─── Text excerpt ───

If the dive industry wants to take OOA prevention seriously then there is an easy fix.
When I started diving we did not use a contents pressure gauge so no gas monitoring was needed. Cylinders were fitted with J valves, when the cylinder pressure dropped to 300psi the gas supply was cut off, you pulled a rod attached to the valve and the pressure was restored and you surfaced.
No OOA divers.
No deaths from OOA.
No blaming the buddy because he didn't save the idiot he was diving with.
If you want to be serious about saving lives then reintroduce the J valve.
 
This is not an "experience" issue: there were 1/3 new, intermediate and experts in this study. Excessive depth only played a part in 12% of the death according to the study.

Things of this sort are rarely simply experience issues. Very often, the newly trained are still doing things as they were taught - checking pressure because they expected the instructor to ask at any time, doing buddy checks, etc. How many times in the threads where sins are being confessed do experienced divers describe their own omissions of what they were taught? But it often takes a combination of things to kill a diver. Sure, solo and OOA at significant depth has a good chance of being fatal. But isn't it more often the case that it was some combination, such as poor plan+poor execution+low air+poor return route+OOA+poor response to OOA+poor surface procedures. It looks like OOA is the primary trigger, but it's not really. The incident was loaded way back at poor planning and cocked and locked by a poor response to low air. OOA was just the point beyond which it became an emergency. You could break the chain anywhere.

───

Given request —
According to the diving excerpt, at what cylinder pressure did a J valve cut off the gas supply?

─── Given records ───

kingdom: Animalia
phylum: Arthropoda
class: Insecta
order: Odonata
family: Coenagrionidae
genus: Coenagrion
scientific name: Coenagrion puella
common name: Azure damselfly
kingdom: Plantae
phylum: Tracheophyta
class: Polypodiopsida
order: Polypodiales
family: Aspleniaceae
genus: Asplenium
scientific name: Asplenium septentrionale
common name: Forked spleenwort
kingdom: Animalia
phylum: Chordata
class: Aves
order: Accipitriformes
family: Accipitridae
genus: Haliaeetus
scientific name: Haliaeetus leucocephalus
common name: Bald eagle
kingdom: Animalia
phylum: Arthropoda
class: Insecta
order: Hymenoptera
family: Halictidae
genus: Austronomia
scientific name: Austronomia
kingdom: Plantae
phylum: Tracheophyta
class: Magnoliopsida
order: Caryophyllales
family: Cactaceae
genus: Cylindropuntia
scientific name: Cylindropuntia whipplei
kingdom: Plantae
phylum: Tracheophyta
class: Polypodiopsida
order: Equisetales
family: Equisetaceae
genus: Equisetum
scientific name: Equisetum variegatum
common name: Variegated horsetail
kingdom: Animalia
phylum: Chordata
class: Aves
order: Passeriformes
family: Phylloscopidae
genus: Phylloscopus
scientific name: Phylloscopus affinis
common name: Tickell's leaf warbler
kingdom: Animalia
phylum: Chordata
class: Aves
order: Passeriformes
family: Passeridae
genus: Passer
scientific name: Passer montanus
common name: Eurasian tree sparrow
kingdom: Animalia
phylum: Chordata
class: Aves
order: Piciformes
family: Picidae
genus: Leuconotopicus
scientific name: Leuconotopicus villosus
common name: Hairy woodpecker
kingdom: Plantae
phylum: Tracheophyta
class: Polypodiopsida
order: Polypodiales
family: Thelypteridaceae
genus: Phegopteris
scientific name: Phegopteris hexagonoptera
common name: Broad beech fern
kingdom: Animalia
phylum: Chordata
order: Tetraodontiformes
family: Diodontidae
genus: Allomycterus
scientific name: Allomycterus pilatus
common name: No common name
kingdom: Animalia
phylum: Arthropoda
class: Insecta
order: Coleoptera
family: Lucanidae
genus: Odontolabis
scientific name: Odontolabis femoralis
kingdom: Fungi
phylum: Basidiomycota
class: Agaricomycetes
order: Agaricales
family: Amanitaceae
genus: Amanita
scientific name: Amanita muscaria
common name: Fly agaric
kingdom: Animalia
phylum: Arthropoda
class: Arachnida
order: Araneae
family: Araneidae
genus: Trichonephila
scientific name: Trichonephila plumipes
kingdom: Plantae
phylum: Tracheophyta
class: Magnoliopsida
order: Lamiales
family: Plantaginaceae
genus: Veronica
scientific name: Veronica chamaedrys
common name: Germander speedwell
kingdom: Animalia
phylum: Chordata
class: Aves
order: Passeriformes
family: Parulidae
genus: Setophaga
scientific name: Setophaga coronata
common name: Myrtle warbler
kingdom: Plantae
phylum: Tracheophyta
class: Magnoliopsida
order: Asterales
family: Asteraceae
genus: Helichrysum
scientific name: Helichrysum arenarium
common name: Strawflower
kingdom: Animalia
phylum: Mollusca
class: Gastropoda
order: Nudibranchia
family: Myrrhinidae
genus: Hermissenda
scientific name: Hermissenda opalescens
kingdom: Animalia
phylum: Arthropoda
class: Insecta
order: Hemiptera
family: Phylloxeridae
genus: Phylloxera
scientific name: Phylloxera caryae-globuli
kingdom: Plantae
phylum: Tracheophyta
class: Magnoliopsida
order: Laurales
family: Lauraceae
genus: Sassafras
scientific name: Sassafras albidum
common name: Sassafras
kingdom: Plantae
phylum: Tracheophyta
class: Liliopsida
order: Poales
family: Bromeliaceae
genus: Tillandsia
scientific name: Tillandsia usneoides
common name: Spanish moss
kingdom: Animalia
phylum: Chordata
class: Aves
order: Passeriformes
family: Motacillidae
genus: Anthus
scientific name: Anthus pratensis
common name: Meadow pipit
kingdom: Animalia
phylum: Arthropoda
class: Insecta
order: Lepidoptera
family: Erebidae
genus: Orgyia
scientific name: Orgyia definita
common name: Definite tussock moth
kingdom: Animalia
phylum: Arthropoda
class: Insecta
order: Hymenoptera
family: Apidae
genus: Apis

───

Completed task —
300 psi